A pesquisadora pontua que essa reflexão gerou mais perguntas do que respostas e que várias hipóteses foram criadas sobre como esse novo vírus pode afetar a saúde mental dos indivíduos. A sensação de insegurança por si só já aciona o sistema que responde ao estresse físico ou psicológico e acentua ou atua como gatilho para o desenvolvimento de transtornos psicológicos. Para indivíduos infectados ou não, o impacto da quarentena levanta a possibilidade das pessoas desenvolverem alterações psiquiátricas depois do isolamento.

“Existe um risco verdadeiro de estarmos caminhando em direção a um prejuízo social em grande escala, pois é provável que uma pandemia de transtornos mentais como consequência da que vivemos agora aconteça.
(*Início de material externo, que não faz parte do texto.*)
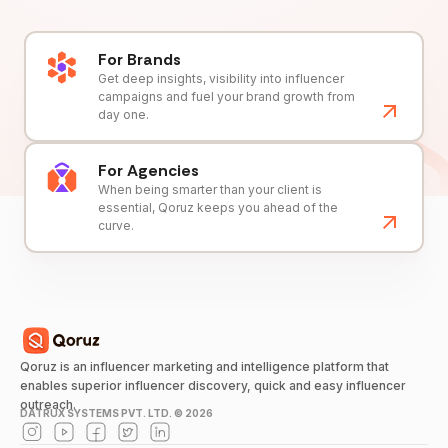
For Brands
Get deep insights, visibility into influencer
campaigns and fuel your brand growth from
day one.
For Agencies
When being smarter than your client is
essential, Qoruz keeps you ahead of the
curve.
Qoruz is an influencer marketing and intelligence platform that
enables superior influencer discovery, quick and easy influencer
outreach.
DATRUX SYSTEMS PVT. LTD. ©
2026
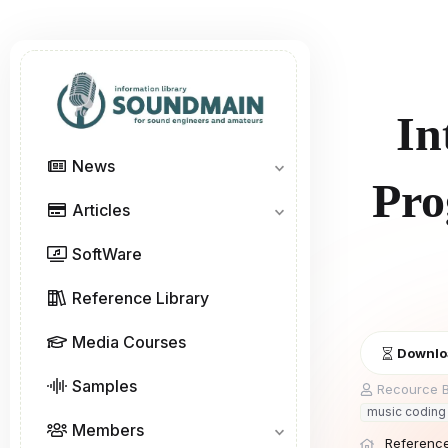
In
News
Pro
Articles
SoftWare
Reference Library
Media Courses
Downloa
Samples
A
Recource B
u
music coding 
t
Members
h
Reference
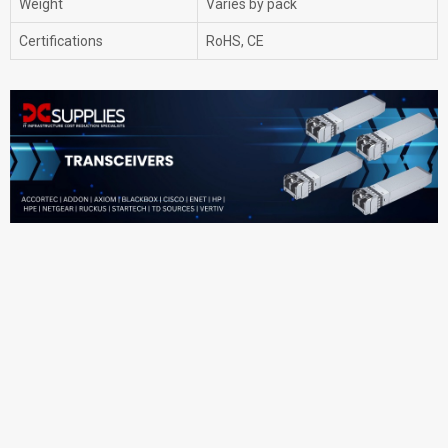
Weight
Varies by pack
Certifications
RoHS, CE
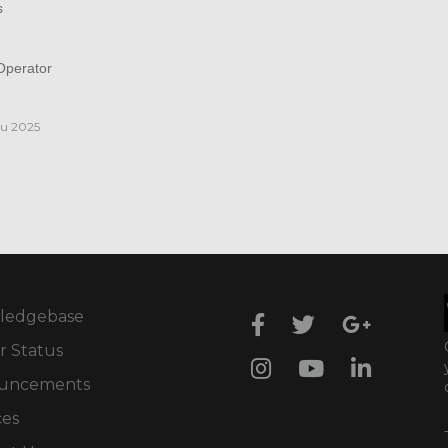
s
perator
iu 2025
ledgebase
r Status
uncements
ces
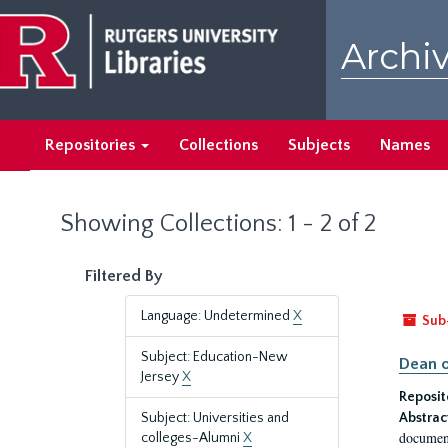
Skip
Skip
to
to
Archiv
main
search
content
results
Repositories
Collections
Subjects
Names
Showing Collections: 1 - 2 of 2
Filtered By
Language: Undetermined
X
Sub
Subject: Education-New
Dean o
Jersey
X
Reposit
Subject: Universities and
Abstrac
document
colleges-Alumni
X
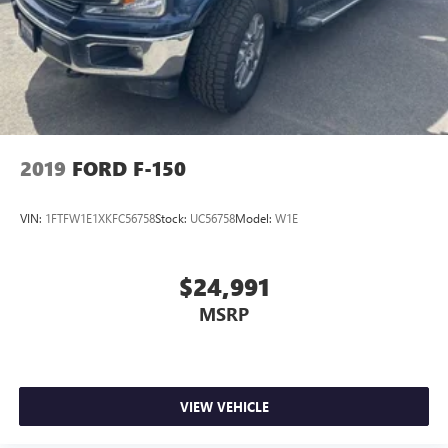
Machined Aluminum Wheels; Dark Two-Bar and One Minor
Bar Style Grille; Body-Color Front and Rear Bumpers. Bed
Utility Package: BoxLink; LED Box Lighting; Tailgate Step
with Tailgate Work Surface; Power Tailgate. Equipment
Group 501A Standard: B&O Sound System by Bang and
Olufsen; 275/65R18 BSW A/T Tires; Electronic 10-Speed
Automatic Transmission; Leather-Trimmed Bucket Seats.
Trailer Tow Package: Integrated Trailer Brake Controller;
2019
FORD F-150
Class IV Trailer Hitch Receiver; Pro Trailer Backup Assist and
Pro Trailer Hitch Assist. 360 Degree Camera. Elec
VIN:
1FTFW1E1XKFC56758
Stock:
UC56758
Model:
W1E
$24,991
MSRP
VIEW VEHICLE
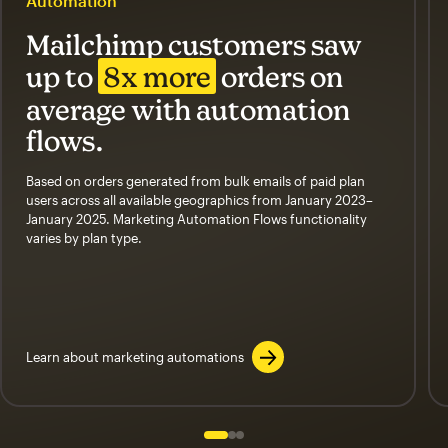
Automation
Mailchimp customers saw
up to
8x more
orders on
average with automation
flows.
Based on orders generated from bulk emails of paid plan
users across all available geographics from January 2023–
January 2025. Marketing Automation Flows functionality
varies by plan type.
Learn about marketing automations
Slide 1 of 3
Go to slide 2 of 3
Go to slide 3 of 3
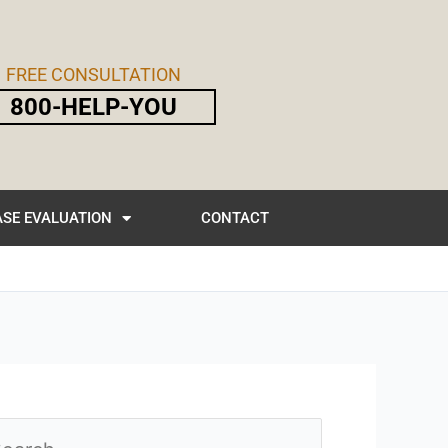
FREE CONSULTATION
800-HELP-YOU
SE EVALUATION
CONTACT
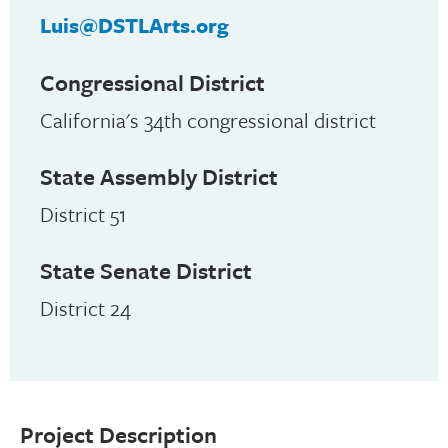
Luis@DSTLArts.org
Congressional District
California's 34th congressional district
State Assembly District
District 51
State Senate District
District 24
Project Description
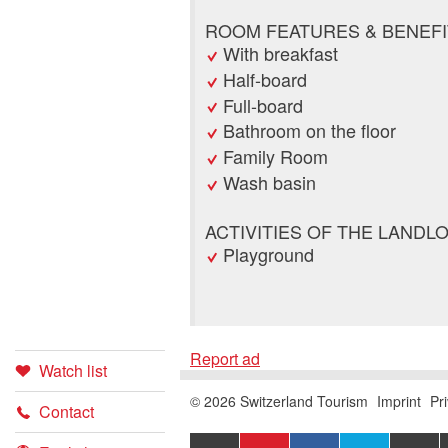
ROOM FEATURES & BENEFI
With breakfast
Half-board
Full-board
Bathroom on the floor
Family Room
Wash basin
ACTIVITIES OF THE LANDL
Playground
Report ad
Watch list
Booking
Report 
Recomm
© 2026 Switzerland Tourism
Imprint
Pr
Contact
EXPORT
ADD
SHARE ON
SHAR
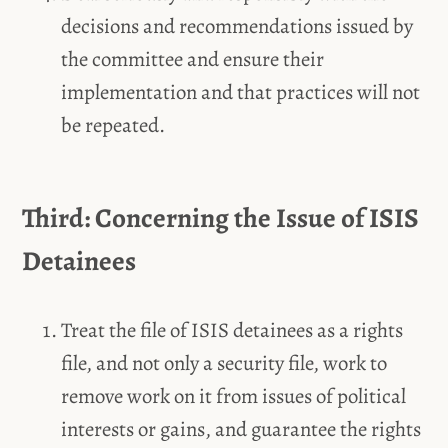
decisions and recommendations issued by
the committee and ensure their
implementation and that practices will not
be repeated.
Third: Concerning the Issue of ISIS
Detainees
Treat the file of ISIS detainees as a rights
file, and not only a security file, work to
remove work on it from issues of political
interests or gains, and guarantee the rights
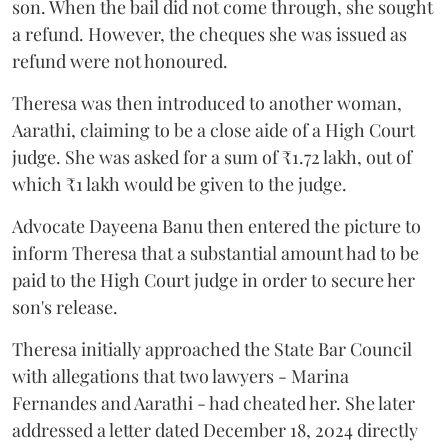
son. When the bail did not come through, she sought
a refund. However, the cheques she was issued as
refund were not honoured.
Theresa was then introduced to another woman,
Aarathi, claiming to be a close aide of a High Court
judge. She was asked for a sum of ₹1.72 lakh, out of
which ₹1 lakh would be given to the judge.
Advocate Dayeena Banu then entered the picture to
inform Theresa that a substantial amount had to be
paid to the High Court judge in order to secure her
son's release.
Theresa initially approached the State Bar Council
with allegations that two lawyers - Marina
Fernandes and Aarathi - had cheated her. She later
addressed a letter dated December 18, 2024 directly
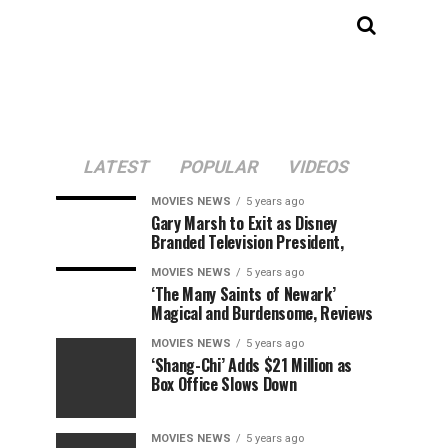
LATEST
POPULAR
VIDEOS
MOVIES NEWS
5 years ago
Gary Marsh to Exit as Disney
Branded Television President,
MOVIES NEWS
5 years ago
‘The Many Saints of Newark’
Magical and Burdensome, Reviews
MOVIES NEWS
5 years ago
‘Shang-Chi’ Adds $21 Million as
Box Office Slows Down
MOVIES NEWS
5 years ago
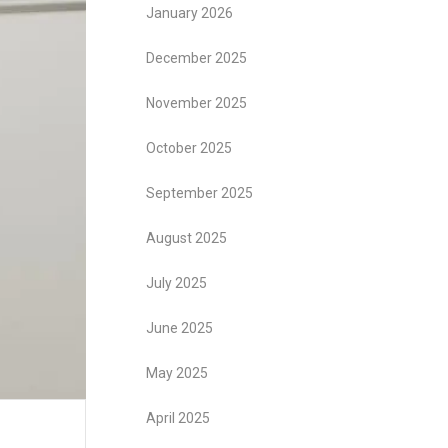
January 2026
December 2025
November 2025
October 2025
September 2025
August 2025
July 2025
June 2025
May 2025
April 2025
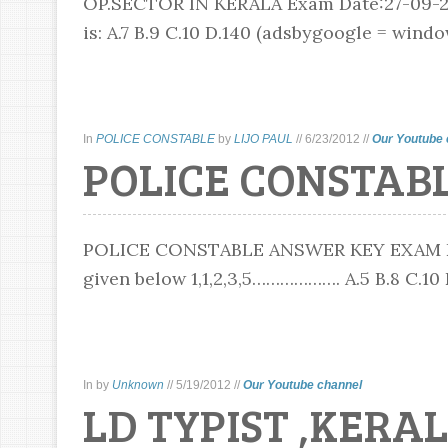
OP.SECTOR IN KERALA Exam Date:27-09-20
is: A.7 B.9 C.10 D.140 (adsbygoogle = window.
In
POLICE CONSTABLE
by
LIJO PAUL
//
6/23/2012
//
Our Youtube 
POLICE CONSTABL
POLICE CONSTABLE ANSWER KEY EXAM DATE
given below 1,1,2,3,5………………. A.5 B.8 C.10 D.
In
by
Unknown
//
5/19/2012
//
Our Youtube channel
LD TYPIST ,KERAL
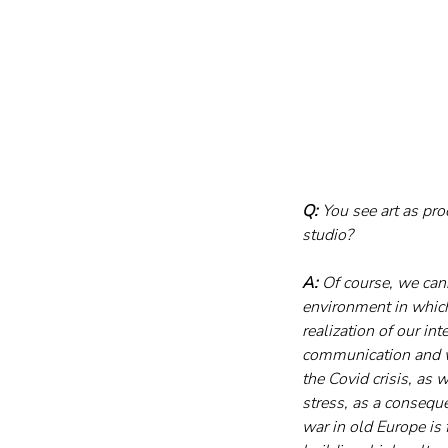
Q:
 You see art as pr
studio?
A:
 Of course, we cann
environment in whic
realization of our int
communication and we
the Covid crisis, as 
stress, as a consequ
war in old Europe is 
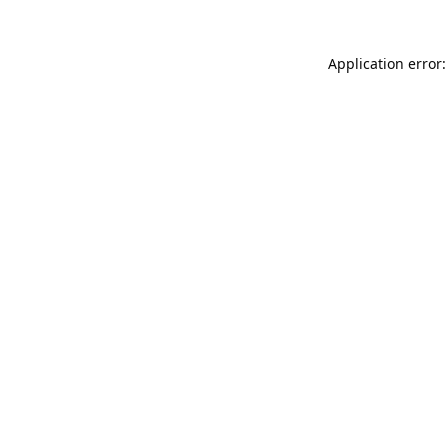
Application error:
Não estamos perto do fim de tudo isso; portanto, é necessário reunir esforços para desenvolver estudos que possam mitigar essa nova crise que está por vir. Isso ajudará a criar novas estratégias para outras situações críticas que podem vir futuramente”, alerta a docente.

A mestranda Camila Saggioro declara que essa pesquisa confere direcionamentos para a realização de ensaios clínicos e estudos teóricos de base, ambos muito importantes para entender como o vírus afeta os diferentes sistemas do corpo. “Após discutir ações que possam ajudar a reduzir os danos causados pelo estresse do isolamento social, é importante e urgente orientar a população sobre a melhor maneira de lidar com a saúde mental na pandemia”.

Para Ícaro Raony, também é muito relevante propor uma reflexão à luz de fatores sociais e biológicos determinantes para o adoecimento psíquico diante da covid-19. Além disso, o estudante aponta que há muita preocupação em relação aos impactos diretos do isolamento social na economia; porém, pouca reflexão sobre os problemas econômicos associados aos transtornos psiquiátricos.

“Estimativas da Organização Mundial de Saúde (OMS) mostram que só a depressão e a ansiedade possuem um impacto econômico global de um bilhão de dólares por ano. Esses dados trazem um alerta, uma vez associados às evidências científicas que indicam o Brasil como o país ‘mais ansioso’ do mundo, e que tanto o isolamento social quanto a covid-19 podem desencadear ou exacerbar transtornos de ansiedade e depressão. O estudo propõe medidas que podem impactar positivamente não apenas no bem-estar individual, como na sociedade e na economia”, destaca Raoni.

Por fim, a professora Priscilla destaca ser preciso que as autoridades deem atenção à saúde mental dos cidadãos, para prevenir e tratar as questões dessa área adequadamente, mesmo após a alta hospitalar do paciente infectado.

“Se a população for acompanhada de perto a longo prazo, será possível gerar dados que apontem o quão devastadora uma pandemia pode ser psicologicamente. Cientistas do mundo todo também estão trabalhando para responder essa pergunta, mas é preciso que o resultado vá além e chegue nas entidades competentes para guiá-las na elaboração de políticas públicas. Ao fazer a sociedade voltar o olhar para esse tema, o projeto foi bem-sucedido. Assim, a ciência cumpre seu papel em prol do desenvolvimento social do país”, conclui.